すると幸か不幸か、偶然にも俺の隣には生徒会長の桜璃緒先輩が居た。
おいおいおいおい……。
ハッ、まったく。
誰がこんなシチュにしたんだよ──
「先輩ッ!!」
「お、お兄ちゃん!?」
「なにか用かしら?」
いきなり俺が先輩を叫び呼ぶと、腕を組んでいた結衣は驚き慌て、璃緒先輩は驚いた様子もなく平然と応えた。

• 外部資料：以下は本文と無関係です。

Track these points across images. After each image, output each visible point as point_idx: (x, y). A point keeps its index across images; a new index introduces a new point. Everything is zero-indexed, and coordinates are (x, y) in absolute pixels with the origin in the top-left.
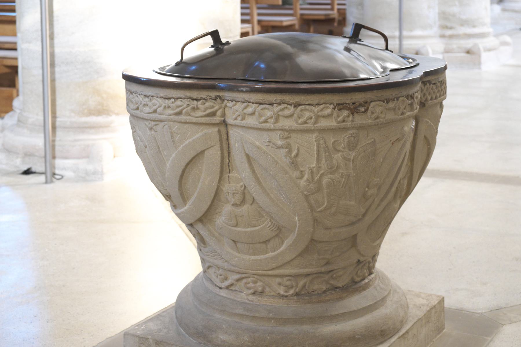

「あの、先輩の生徒会長権限で、この球技大会の優勝チームに何かご褒美として、望みを1つ叶える権限を貰えたりできませんか?」
「例えば?」
「た、例えば……部費のアップとか」
本当は、部費なんてどうでもいいんだけどな。
帰宅部だし。
「まぁ、お姉さんの権限を行使すればそのくらいは簡単ね。いいわよ、坊や。あなたのその案を採用しましょう」
「あ、ありがとうございます!」
俺は勢いよく頭を下げお辞儀をするが、結衣が右腕を組んでいるから左半身だけが下がり、右半身が吊り上げられているような姿勢になる。
顔を上げると、先輩はその姿勢が面白かったのか、口元を手で隠してどうやら笑っていたようだ。
「それじゃあ、お姉さんはもう行くわ」
そう言うと、璃緒先輩はスタスタと軽快にこの場を立ち去って行った。
「お兄ちゃん、一体何をお願いするつもりなの?」
「ん? ああ、聞きたい?」
「もちろんっ」
俺が確認すると、結衣は顎の下辺りで両手の拳を握り、可愛らしく、それでいて勢いよく頷き返事をした。
もちろん腕は組んだままだ。
「それはな──ブルマーにしてもらうことだ!」
「え……っ?」
「だから、女子の体操服をブルマーにしてもらうんだよ」
「…………」
「あの璃緒先輩にブルマーなんか穿かれたら、悩殺ものだよなぁ」
俺は想像だけでヨダレを垂らしそうな勢いでニヤけだした。
「……会長さんだけ?」
「ん? 他にはあや姉とかも絶対似合うよなぁ。西園寺も似合うなぁ。黒髪ロングにブルマーニーソ。これは最強だろ!」
「……ゆ、結衣は……?」
「え──」
「結衣は……似合うと思う?」
俺は結衣のブルマー姿を想像してみる。
……。
…………。
………………じゅるり。
おっと、やべーやべー。
俺は慌てて口元を拭い、その手でそのままグッと結衣の前に親指を突き立て見せた。
「もちろん!」
すると結衣は不安そうな表情から一転、パァーと満面な笑顔を浮かべた。
「なら結衣さんはブルマーでもいいよ!」
結衣はニッコニコな笑顔のままそう言い、腕を組む力をさらに強め抱き付いてくる。
「──!?」
うぉっ!? む、胸が!?
「ゆ、結衣。さすがにちょっとくっつき過ぎじゃないか?」
俺は少し慌てながら言う。
このまま抱き付かれていたら、俺は理性を保てる自信がありません!
「うぅ~……わかった。じゃあ少しだけだよ」
渋々納得した結衣は、ホントにちょっとだけ抱き付く力を弱め、半歩の半分ほど俺から離れた。